LUMINA: A Multi-Vendor Mammography Benchmark with Energy Harmonization Protocol

Hongyi Pan,Gorkem Durak,Halil Ertugrul Aktas,Andrea M. Bejar,Baver Tutun,Emre Uysal,Ezgi Bulbul,Mehmet Fatih Dogan,Berrin Erok,Berna Akkus Yildirim,Sukru Mehmet Erturk,Ulas Bagci

from arxiv, This paper was accepted to CVPR 2026

Publicly available full-field digital mammography (FFDM) datasets remain limited in size, clinical labels, and vendor diversity, which hinders the training of robust models. We present LUMINA, a curated, multi-vendor FFDM dataset that explicitly encodes acquisition energy and vendor metadata to expose clinically relevant appearance shifts that current benchmarks overlook. This innovative resource comprises 1824 images from 468 patients (960 benign, 864 malignant) with pathology-confirmed outcomes, BI-RADS assessments, and breast-density annotations. LUMINA spans six acquisition systems and both high- and low-energy styles, exposing vendor- and energy-driven appearance shifts. To reduce cross-vendor/energy drift while preserving lesion morphology, we introduce a foreground-only, pixel-space alignment (''energy harmonization'') that aligns each image to a low-energy reference style, leaving the zero-valued background unchanged.

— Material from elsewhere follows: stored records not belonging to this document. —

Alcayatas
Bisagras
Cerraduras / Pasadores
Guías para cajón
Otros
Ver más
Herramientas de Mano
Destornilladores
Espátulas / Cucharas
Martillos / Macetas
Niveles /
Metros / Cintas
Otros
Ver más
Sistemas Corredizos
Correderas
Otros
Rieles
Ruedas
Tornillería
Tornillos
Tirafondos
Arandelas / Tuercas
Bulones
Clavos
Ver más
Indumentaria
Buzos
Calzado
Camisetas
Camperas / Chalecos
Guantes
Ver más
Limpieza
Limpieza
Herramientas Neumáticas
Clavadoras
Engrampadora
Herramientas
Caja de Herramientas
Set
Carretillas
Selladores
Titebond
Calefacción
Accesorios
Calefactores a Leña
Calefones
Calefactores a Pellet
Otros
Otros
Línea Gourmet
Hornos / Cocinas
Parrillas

By benchmarking modern CNN and transformer baselines on three clinically meaningful tasks -- diagnosis (benign vs. malignant), BI-RADS risk grouping, and density -- we unify single-vs-two-view evaluation and show that two-view models consistently outperform single-view; in our benchmark, EfficientNet-B0 attains AUC 93.54% for diagnosis, and Swin-T yields the best macro-AUC 89.43% for density. Harmonization improves AUC/ACC across backbones and yields more focal Grad-CAM localization around suspicious regions. Being a richly annotated resource, LUMINA thus provides (a) a vendor-diverse, energy-labeled benchmark and (b) a model-agnostic harmonization protocol that together catalyze reliable, deployable mammography AI.

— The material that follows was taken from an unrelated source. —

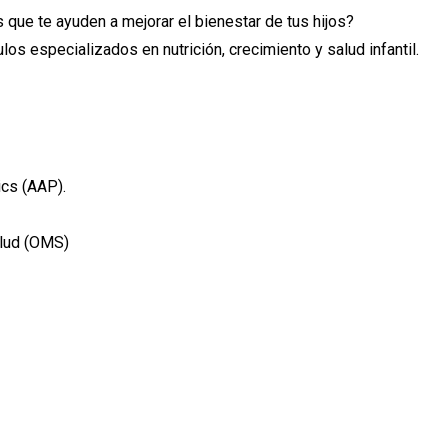
que te ayuden a mejorar el bienestar de tus hijos?
ulos especializados en nutrición, crecimiento y salud infantil.
ics (AAP).
alud (OMS)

翻译：公开可用的全视野数字乳腺X线摄影（FFDM）数据集在规模、临床标签和厂商多样性方面仍然有限，这阻碍了稳健模型的训练。我们提出了LUMINA，一个经过精心策划的多厂商FFDM数据集，它明确编码了采集能量和厂商元数据，以揭示当前基准数据集忽略的临床相关外观偏移。这一创新资源包含来自468名患者（960例良性，864例恶性）的1824幅图像，所有病例均有病理证实结果、BI-RADS评估和乳腺密度标注。LUMINA涵盖了六种采集系统以及高能和低能两种成像风格，揭示了由厂商和能量驱动的外观偏移。为了在保留病灶形态的同时减少跨厂商/能量漂移，我们引入了一种仅针对前景的像素空间对齐方法（“能量标准化”），该方法将每幅图像对齐到低能参考风格，同时保持零值背景不变。通过在三个具有临床意义的任务——诊断（良性与恶性）、BI-RADS风险分组和密度评估——上对现代CNN和Transformer基线模型进行基准测试，我们统一了单视图与双视图评估，并证明双视图模型始终优于单视图模型；在我们的基准测试中，EfficientNet-B0在诊断任务上获得了93.54%的AUC，而Swin-T在密度评估任务上取得了最佳的宏观AUC 89.43%。能量标准化提高了不同主干网络的AUC/ACC，并在可疑区域周围产生了更聚焦的Grad-CAM定位。作为一个标注丰富的资源，LUMINA因此提供了（a）一个厂商多样、能量标注的基准数据集，以及（b）一个模型无关的标准化协议，二者共同促进了可靠、可部署的乳腺X线摄影人工智能的发展。